In 2010, I was appointed as a research fellow at the Center for National Preparedness where I developed risk communication and mass-evacuation projects for clients including the Department of Homeland Security, the Federal Emergency Management Agency, the Pennsylvania Emergency Management Agency, and the Metropolitan Washington (D.C.) Council of Governments. This appointment afforded me the opportunity to work closely with engineers, public health specialists, policymakers, and corporations on revising the texts that mediate idea-sharing and project coordination across organizations and disciplines.
My background in adult education and emergency services informs the case-based, scenario-driven pedagogies that characterize my courses.
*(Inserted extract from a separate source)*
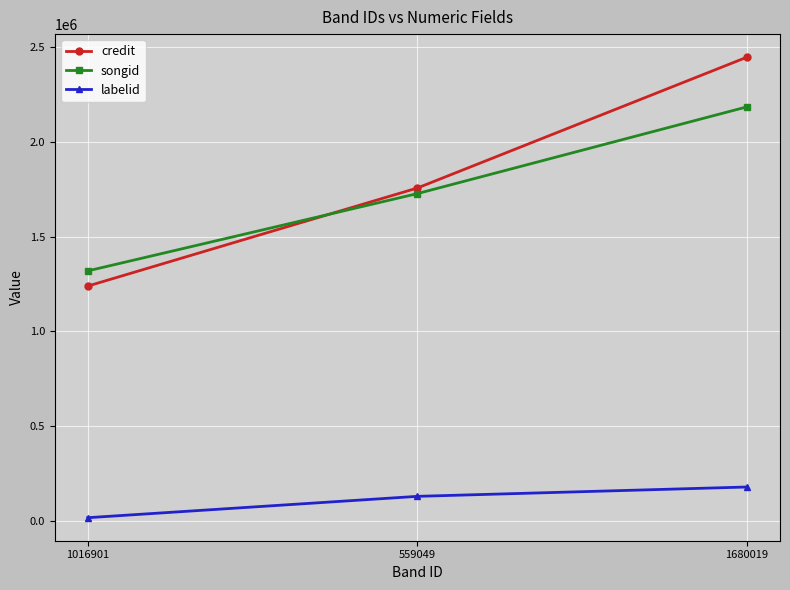

What is the spread (max minus min) of values at 1680019?

2270189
As an instructor and curriculum coordinator for paramedic classes, I have experienced first-hand the effectiveness of hands-on, simulation-based teaching experiences that give students a chance to experiment (and, yes, fail) within a structured, “safe” space—a space separate from, but contingent on, the concerns of the “real world.”
I see my teaching as a thoroughly rhetorical, ludic enterprise designed to help students develop the multiple literacies and critical consciousnesses necessary for knowledge work across the disciplines. My courses encourage synthetic discourse communities that are interdisciplinary in constitution and whose interactions span a range of rhetorical situations and media. I try to instill a sense that writing is just one mode of composition and that multimodal composing is an essential part of contributing to diverse communities whose interactions are increasingly distributed across a range of analog and digital media. I accomplish this, in part, by interpreting pedagogical touchstones such as “class participation” broadly, offering students a chance to make their own informed rhetorical choices about the media though which they engage the course. In blog posts, through word-processed and multimodal essays, or during in-class discussions, students have every opportunity to experiment with different voices, strategies, identities, and technologies—to test the boundaries of possibility.
Outside of academia, I can usually be found reading technical documents for fun, performing stand up comedy, or working as a risk management, business continuity planning, and curriculum development consultant.